I assume there is a problem because decimal unicode typically has only 4 digits.

Rick
Windows 10, LAZ 1.6.4, FPC 3.0.2, SVN 54278, i386-win32-win32/win64, forms use windows unit

skalogryz

  • Global Moderator
  • Hero Member
  • *****
  • Posts: 2180
    • havefunsoft.com
Re: Entering large Unicode numbers
« Reply #4 on: January 16, 2017, 08:35:32 pm »
Is there another way to handle the code?
is it not working for you?
try to suppress the Key by setting it to #0 and just add the converted text.
The same way you do for RTF specific stuff.

Note. I think you're saying that the code is bigger than WideChar (2 bytes) rather than Cardinal (4 bytes)
The surrogate symbol needs a more than a single WideChar to be handled within WinAPI.
And that's what's causing  the issue.
Patron Cocoa Widgetset development https://www.patreon.com/skalogryz

skalogryz

  • Global Moderator
  • Hero Member
  • *****
  • Posts: 2180
    • havefunsoft.com
Re: Entering large Unicode numbers
« Reply #5 on: January 16, 2017, 08:41:05 pm »
Actually it might be a bug in (Win32)LCL.

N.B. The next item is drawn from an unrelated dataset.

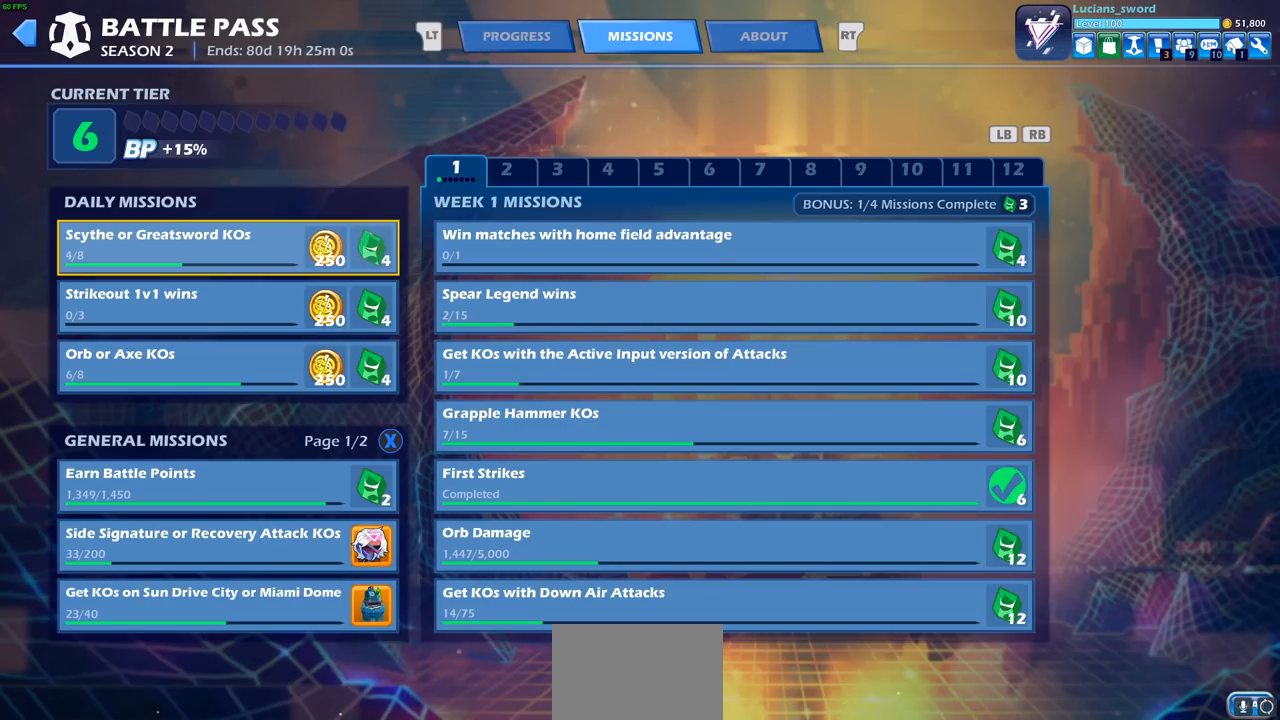
{"buttons": [], "left_stick": "center", "right_stick": "center", "events": []}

According to WinAPI, WM_UNICHAR is using UTF-32. Thus assigning a unicode surrogate pair is possible.

I'd recommend to create a bug report so the issue is not forgotten.
« Last Edit: January 16, 2017, 08:49:01 pm by skalogryz »
Patron Cocoa Widgetset development https://www.patreon.com/skalogryz

rick2691

  • Sr. Member
  • ****
  • Posts: 374
Re: Entering large Unicode numbers
« Reply #6 on: January 16, 2017, 08:52:50 pm »
skalogryz,

the unit has... function UnicodeToUTF8(CodePoint: cardinal): string; 
...so it is expecting a cardinal.

Per your suggestion I tried...

       #39 : begin
                UTF8Key:= #0;
                UTF8Key:= UnicodeToUTF8(67840);  // alf  (apostrophe key)
                end;
          'b' : begin
                UTF8Key:= #0;
                UTF8Key:= UnicodeToUTF8(67841);  // bta
                end;
          'g' : begin
                UTF8Key:= #0;
                UTF8Key:= UnicodeToUTF8(67842);  // gma
                end;

It did not set the UTF8Key at all.

I also tried...

        #39 : PutRTFstr('\u67840?');   // alf  (apostrophe key)
          'b' : PutRTFstr('\u67841?');   // bta
          'g' : PutRTFstr('\u67842?');   // gma
          'd' : PutRTFstr('\u67843?');   // dlt
          'h' : PutRTFstr('\u67844?');   // heh
          'w' : PutRTFstr('\u67845?');   // wau

This types the correct character, but it does not advance right-to-left.
I suspect that the font does not have an RTL algorithm.
It is an archaic language. They may be treating it as a symbol font.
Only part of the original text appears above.